Background: Lymphadenectomy for rectal cancer, whether by open surgery or laparoscopy, is still a controversial subject. If we consider that approximately 20% of patients have nodal obturator metastases, then we must concede that extended lymphadenectomy is useless in the other 80% of patients. We set out to determine whether lymphoscintigraphy could show the lymphatic drainage from the cancer toward the obturator lymph nodes and thus help us to select the patients who would benefit by their removal. We also analyzed the possibility of applying the concept of the sentinel node to the treatment of rectal cancer.

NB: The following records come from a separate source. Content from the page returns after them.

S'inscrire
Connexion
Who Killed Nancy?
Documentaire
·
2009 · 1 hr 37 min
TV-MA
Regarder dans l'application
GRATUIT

Methods: Among 42 people who underwent laparoscopy for rectal cancer 11 patients with TNM stages T2-T3N0M0 were studied by CT & MRI, rectal ultrasonography, and lymphoscintigraphy with a colloidal injection of human albumin labeled with 99mTc at the base of the neoplasm. Afterward, the 11 patients underwent a lymphadenectomy that extended to the obturator nodes.
Results: In two patients, lymphoscintigraphy showed lymphatic drainage toward the obturator nodes. In one case, there were metastases. Lymphoscintigraphy did not show lymphatic drainage toward the obturator nodes in any of the other patients, and there were no metastases among them. It was not possible to identify a sentinel node.
Conclusion: Lymphoscintigraphy can be used to select patients with rectal cancer who will be helped by a lymphadenectomy extended to the obturator nodes. However, the concept of the sentinel node cannot be applied to rectal cancer.